## DIRECTIONS FOR THIS TASK
Produce an exact copy of all the records.

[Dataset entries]
== == ==

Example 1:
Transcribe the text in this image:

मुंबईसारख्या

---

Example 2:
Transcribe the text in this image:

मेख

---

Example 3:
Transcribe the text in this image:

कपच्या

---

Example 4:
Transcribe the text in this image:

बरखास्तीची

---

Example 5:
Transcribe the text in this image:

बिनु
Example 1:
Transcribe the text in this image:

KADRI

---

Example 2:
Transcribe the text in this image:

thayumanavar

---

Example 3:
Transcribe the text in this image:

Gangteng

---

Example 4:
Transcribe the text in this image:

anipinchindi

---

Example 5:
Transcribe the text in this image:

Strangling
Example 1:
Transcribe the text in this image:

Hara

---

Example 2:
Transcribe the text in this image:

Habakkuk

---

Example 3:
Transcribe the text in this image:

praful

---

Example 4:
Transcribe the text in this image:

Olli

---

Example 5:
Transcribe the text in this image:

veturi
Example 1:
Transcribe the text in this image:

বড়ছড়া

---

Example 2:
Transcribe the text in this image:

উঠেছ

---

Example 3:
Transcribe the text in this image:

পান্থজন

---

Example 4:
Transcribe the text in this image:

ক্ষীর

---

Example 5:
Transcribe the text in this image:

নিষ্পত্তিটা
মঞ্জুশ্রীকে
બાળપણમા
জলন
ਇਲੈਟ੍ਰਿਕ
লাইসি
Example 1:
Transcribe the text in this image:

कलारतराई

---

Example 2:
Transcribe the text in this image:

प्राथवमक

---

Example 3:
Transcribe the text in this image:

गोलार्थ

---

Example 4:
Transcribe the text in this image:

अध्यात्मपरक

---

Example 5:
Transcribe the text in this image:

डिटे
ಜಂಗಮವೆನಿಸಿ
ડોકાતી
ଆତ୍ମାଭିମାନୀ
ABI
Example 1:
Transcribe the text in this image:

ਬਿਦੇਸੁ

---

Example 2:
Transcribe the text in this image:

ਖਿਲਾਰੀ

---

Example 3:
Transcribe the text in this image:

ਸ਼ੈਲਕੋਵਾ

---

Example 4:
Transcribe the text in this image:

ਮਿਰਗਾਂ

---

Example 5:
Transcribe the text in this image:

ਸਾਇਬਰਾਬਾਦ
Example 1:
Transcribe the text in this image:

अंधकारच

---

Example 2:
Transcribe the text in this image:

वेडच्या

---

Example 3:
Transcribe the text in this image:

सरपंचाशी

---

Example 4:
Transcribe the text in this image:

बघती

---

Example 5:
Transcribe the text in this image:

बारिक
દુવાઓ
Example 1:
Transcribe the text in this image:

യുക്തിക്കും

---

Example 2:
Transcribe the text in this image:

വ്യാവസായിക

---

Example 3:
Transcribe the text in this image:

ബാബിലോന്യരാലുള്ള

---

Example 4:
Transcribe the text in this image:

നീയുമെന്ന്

== == ==

## ANSWER SECTION
Example 1:
Transcribe the text in this image:

मुंबईसारख्या

---

Example 2:
Transcribe the text in this image:

मेख

---

Example 3:
Transcribe the text in this image:

कपच्या

---

Example 4:
Transcribe the text in this image:

बरखास्तीची

---

Example 5:
Transcribe the text in this image:

बिनु
Example 1:
Transcribe the text in this image:

KADRI

---

Example 2:
Transcribe the text in this image:

thayumanavar

---

Example 3:
Transcribe the text in this image:

Gangteng

---

Example 4:
Transcribe the text in this image:

anipinchindi

---

Example 5:
Transcribe the text in this image:

Strangling
Example 1:
Transcribe the text in this image:

Hara

---

Example 2:
Transcribe the text in this image:

Habakkuk

---

Example 3:
Transcribe the text in this image:

praful

---

Example 4:
Transcribe the text in this image:

Olli

---

Example 5:
Transcribe the text in this image:

veturi
Example 1:
Transcribe the text in this image:

বড়ছড়া

---

Example 2:
Transcribe the text in this image:

উঠেছ

---

Example 3:
Transcribe the text in this image:

পান্থজন

---

Example 4:
Transcribe the text in this image:

ক্ষীর

---

Example 5:
Transcribe the text in this image:

নিষ্পত্তিটা
মঞ্জুশ্রীকে
બાળપણમા
জলন
ਇਲੈਟ੍ਰਿਕ
লাইসি
Example 1:
Transcribe the text in this image:

कलारतराई

---

Example 2:
Transcribe the text in this image:

प्राथवमक

---

Example 3:
Transcribe the text in this image:

गोलार्थ

---

Example 4:
Transcribe the text in this image:

अध्यात्मपरक

---

Example 5:
Transcribe the text in this image:

डिटे
ಜಂಗಮವೆನಿಸಿ
ડોકાતી
ଆତ୍ମାଭିମାନୀ
ABI
Example 1:
Transcribe the text in this image:

ਬਿਦੇਸੁ

---

Example 2:
Transcribe the text in this image:

ਖਿਲਾਰੀ

---

Example 3:
Transcribe the text in this image:

ਸ਼ੈਲਕੋਵਾ

---

Example 4:
Transcribe the text in this image:

ਮਿਰਗਾਂ

---

Example 5:
Transcribe the text in this image:

ਸਾਇਬਰਾਬਾਦ
Example 1:
Transcribe the text in this image:

अंधकारच

---

Example 2:
Transcribe the text in this image:

वेडच्या

---

Example 3:
Transcribe the text in this image:

सरपंचाशी

---

Example 4:
Transcribe the text in this image:

बघती

---

Example 5:
Transcribe the text in this image:

बारिक
દુવાઓ
Example 1:
Transcribe the text in this image:

യുക്തിക്കും

---

Example 2:
Transcribe the text in this image:

വ്യാവസായിക

---

Example 3:
Transcribe the text in this image:

ബാബിലോന്യരാലുള്ള

---

Example 4:
Transcribe the text in this image:

നീയുമെന്ന്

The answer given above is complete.